Collected data:

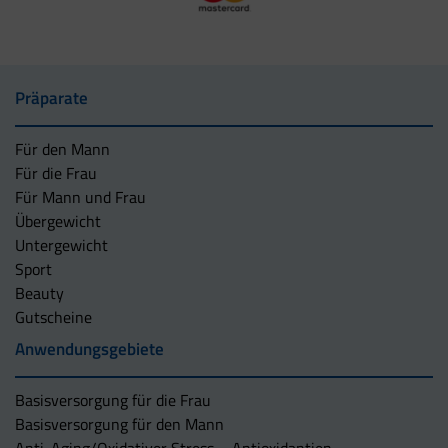
Präparate
Für den Mann
Für die Frau
Für Mann und Frau
Übergewicht
Untergewicht
Sport
Beauty
Gutscheine
Anwendungsgebiete
Basisversorgung für die Frau
Basisversorgung für den Mann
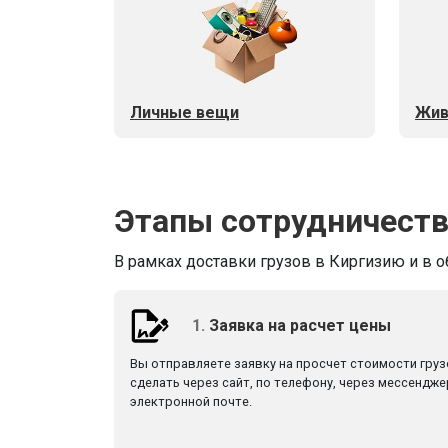
Личные вещи
Жив
Этапы сотрудничест
В рамках доставки грузов в Киргизию и в 
1.
Заявка на расчет цены
Вы отправляете заявку на просчет стоимости гру
сделать через сайт, по телефону, через мессендже
электронной почте.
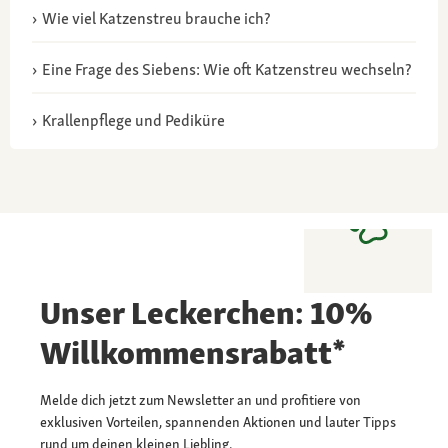
Wie viel Katzenstreu brauche ich?
Eine Frage des Siebens: Wie oft Katzenstreu wechseln?
Krallenpflege und Pediküre
Unser Leckerchen: 10%
Willkommensrabatt*
Melde dich jetzt zum Newsletter an und profitiere von
exklusiven Vorteilen, spannenden Aktionen und lauter Tipps
rund um deinen kleinen Liebling.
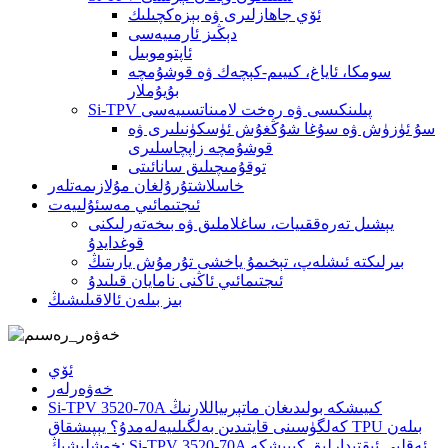
ئۆي جاھازلىرى ۋە بېزەكچىلىك
دېڭىز ئارمىيەسى
ئاپتوموبىل
سومكا، ئاياغ، كىيىم-كېچەك ۋە قوشۇمچە
بۇيۇملار
Si-TPV پىلىنكىسى ۋە رەخت لامىناتسىيەسى
سۇ ئۈزۈش ۋە سۇغا شۇڭغۇش ئۈسكۈنىلىرى ۋە
قوشۇمچە زاپچاسلىرى
توقۇمىچىلىق سانائىتى
خاسلاشتۇرۇلغان مۇلازىمەتلەر
ئىجتىمائىي مەسئۇلىيەت
يېشىل تەرەققىيات، ساغلاملىق ۋە بىخەتەرلىكنى
قوغدايدۇ
بىرلىكتە ئىشلەپ، تېخىمۇ ياخشى تۇرمۇش يارىتىڭ
ئىجتىمائىي ئاڭنى نامايان قىلىدۇ
بىز بىلەن ئالاقىلىشىڭ
ئۆي
خەۋەرلەر
Si-TPV 3520-70A كىيىشكە بولىدىغان ماتېرىياللارنىڭ
كەلگۈسىنى قايتىدىن بەلگىلىيەلەمدۇ؟ يېپىشقاق TPU بىلەن
خوشلىشىڭ: Si-TPV 3520-70A ئەقلىي ئىقتىدارلىق كىيىشكە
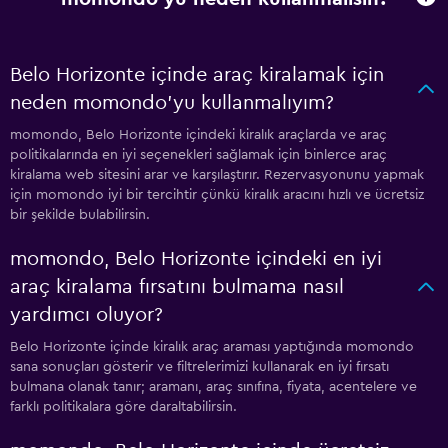
Belo Horizonte içinde araç kiralamak için
neden momondo'yu kullanmalıyım?
momondo, Belo Horizonte içindeki kiralık araçlarda ve araç
politikalarında en iyi seçenekleri sağlamak için binlerce araç
kiralama web sitesini arar ve karşılaştırır. Rezervasyonunu yapmak
için momondo iyi bir tercihtir çünkü kiralık aracını hızlı ve ücretsiz
bir şekilde bulabilirsin.
momondo, Belo Horizonte içindeki en iyi
araç kiralama fırsatını bulmama nasıl
yardımcı oluyor?
Belo Horizonte içinde kiralık araç araması yaptığında momondo
sana sonuçları gösterir ve filtrelerimizi kullanarak en iyi fırsatı
bulmana olanak tanır; aramanı, araç sınıfına, fiyata, acentelere ve
farklı politikalara göre daraltabilirsin.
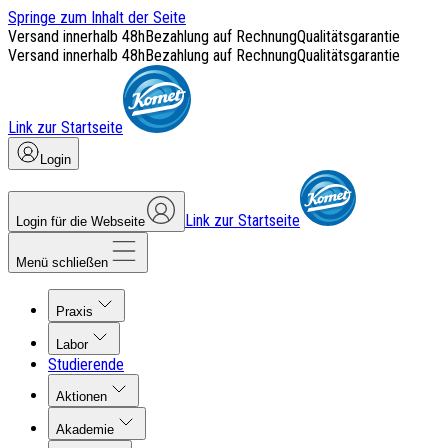
Springe zum Inhalt der Seite
Versand innerhalb 48h
Bezahlung auf Rechnung
Qualitätsgarantie
Versand innerhalb 48h
Bezahlung auf Rechnung
Qualitätsgarantie
Link zur Startseite
Login
Link zur Startseite
Login für die Webseite
Menü schließen
Praxis
Labor
Studierende
Aktionen
Akademie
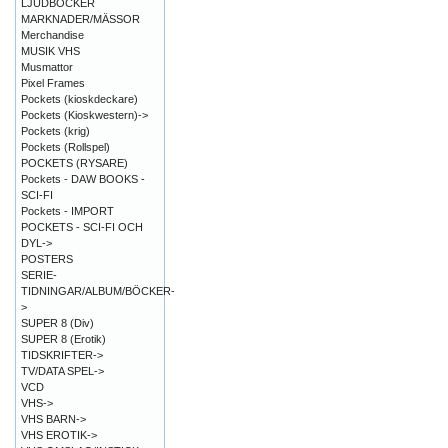
LJUDBÖCKER
MARKNADER/MÄSSOR
Merchandise
MUSIK VHS
Musmattor
Pixel Frames
Pockets (kioskdeckare)
Pockets (Kioskwestern)->
Pockets (krig)
Pockets (Rollspel)
POCKETS (RYSARE)
Pockets - DAW BOOKS -
SCI-FI
Pockets - IMPORT
POCKETS - SCI-FI OCH
DYL->
POSTERS
SERIE-
TIDNINGAR/ALBUM/BÖCKER-
>
SUPER 8 (Div)
SUPER 8 (Erotik)
TIDSKRIFTER->
TV/DATA SPEL->
VCD
VHS->
VHS BARN->
VHS EROTIK->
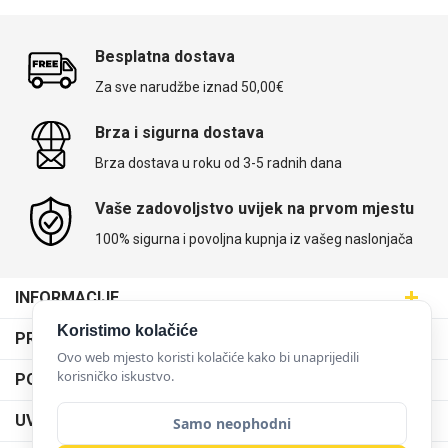
Besplatna dostava
Za sve narudžbe iznad 50,00€
Brza i sigurna dostava
Brza dostava u roku od 3-5 radnih dana
Vaše zadovoljstvo uvijek na prvom mjestu
100% sigurna i povoljna kupnja iz vašeg naslonjača
INFORMACIJE
Maskice.hr - Web trgovina
Koristimo kolačiće
PRODAJNA MJESTA
SVIJET MASKICA d.o.o.
Ovo web mjesto koristi kolačiće kako bi unaprijedili
Poslovnica Trešnjevka
korisničko iskustvo.
PODRŠKA
Aleja javora 13, 10000 Zagreb
Poslovnica Dubrava
095 5555 345
Dostava
UVJETI KORIŠTENJA
Samo neophodni
prodaja@maskice.hr
Poslovnica Kvatrić
O nama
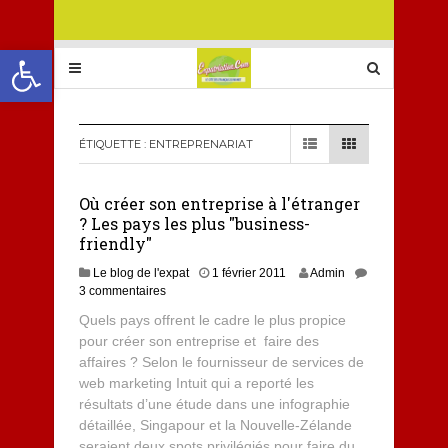
Ouvrir la barre d’outils
ÉTIQUETTE :
ENTREPRENARIAT
Où créer son entreprise à l'étranger
? Les pays les plus "business-
friendly"
Le blog de l'expat
1 février 2011
Admin
3 commentaires
Quels pays offrent le cadre le plus propice
pour créer son entreprise et faire des
affaires ? Selon le fournisseur de services de
web marketing Intuit qui a reporté les
résultats d’une étude dans une infographie
détaillée, Singapour et la Nouvelle-Zélande
seraient deux spots privilégiés pour faire du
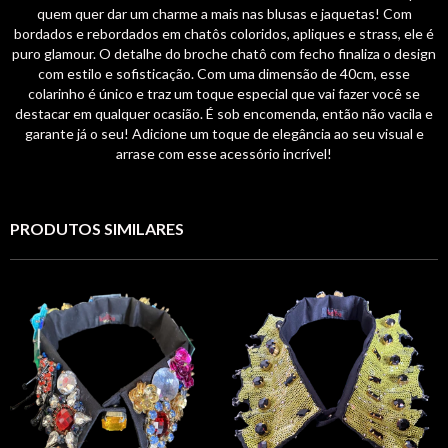
quem quer dar um charme a mais nas blusas e jaquetas! Com
bordados e rebordados em chatôs coloridos, apliques e strass, ele é
puro glamour. O detalhe do broche chatô com fecho finaliza o design
com estilo e sofisticação. Com uma dimensão de 40cm, esse
colarinho é único e traz um toque especial que vai fazer você se
destacar em qualquer ocasião. É sob encomenda, então não vacila e
garante já o seu! Adicione um toque de elegância ao seu visual e
arrase com esse acessório incrível!
PRODUTOS SIMILARES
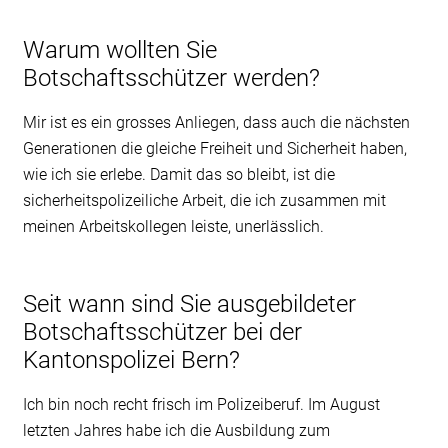
Warum wollten Sie
Botschaftsschützer werden?
Mir ist es ein grosses Anliegen, dass auch die nächsten
Generationen die gleiche Freiheit und Sicherheit haben,
wie ich sie erlebe. Damit das so bleibt, ist die
sicherheitspolizeiliche Arbeit, die ich zusammen mit
meinen Arbeitskollegen leiste, unerlässlich.
Seit wann sind Sie ausgebildeter
Botschaftsschützer bei der
Kantonspolizei Bern?
Ich bin noch recht frisch im Polizeiberuf. Im August
letzten Jahres habe ich die Ausbildung zum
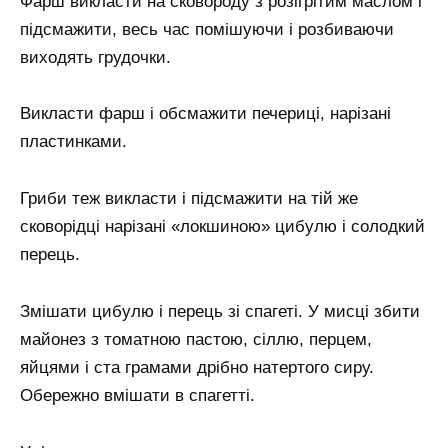
Фарш викласти на сковороду з розігрітим маслом і
підсмажити, весь час помішуючи і розбиваючи
виходять грудочки.
Викласти фарш і обсмажити печериці, нарізані
пластинками.
Гриби теж викласти і підсмажити на тій же
сковорідці нарізані «локшиною» цибулю і солодкий
перець.
Змішати цибулю і перець зі спагеті. У мисці збити
майонез з томатною пастою, сіллю, перцем,
яйцями і ста грамами дрібно натертого сиру.
Обережно вмішати в спагетті.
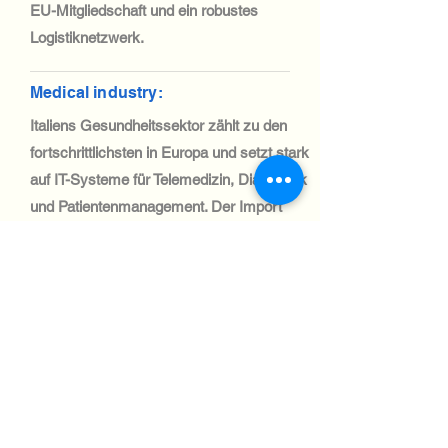
EU-Mitgliedschaft und ein robustes
Logistiknetzwerk.
Medical industry:
Italiens Gesundheitssektor zählt zu den
fortschrittlichsten in Europa und setzt stark
auf IT-Systeme für Telemedizin, Diagnostik
und Patientenmanagement. Der Import
medizinischer IT-Geräte ist dank EU-
Handelsvorschriften unkompliziert.
Automotive Industry:
Italiens Automobilsektor zählt zu den
größten in Europa. Die Nachfrage nach
IT-Systemen in Fertigung, Logistik und
Lieferkettenoptimierung ist groß. Die
Lieferungen in diesen Sektor erfolgen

■ Exercise description ■
Take the line containing "fortschrittlichsten in Europa und setzt stark" as the first line and the last line of the data above as the final one. Write out these lines and all between them exactly.

■ Solution ■
fortschrittlichsten in Europa und setzt stark
auf IT-Systeme für Telemedizin, Diagnostik
und Patientenmanagement. Der Import
medizinischer IT-Geräte ist dank EU-
Handelsvorschriften unkompliziert.
Automotive Industry:
Italiens Automobilsektor zählt zu den
größten in Europa. Die Nachfrage nach
IT-Systemen in Fertigung, Logistik und
Lieferkettenoptimierung ist groß. Die
Lieferungen in diesen Sektor erfolgen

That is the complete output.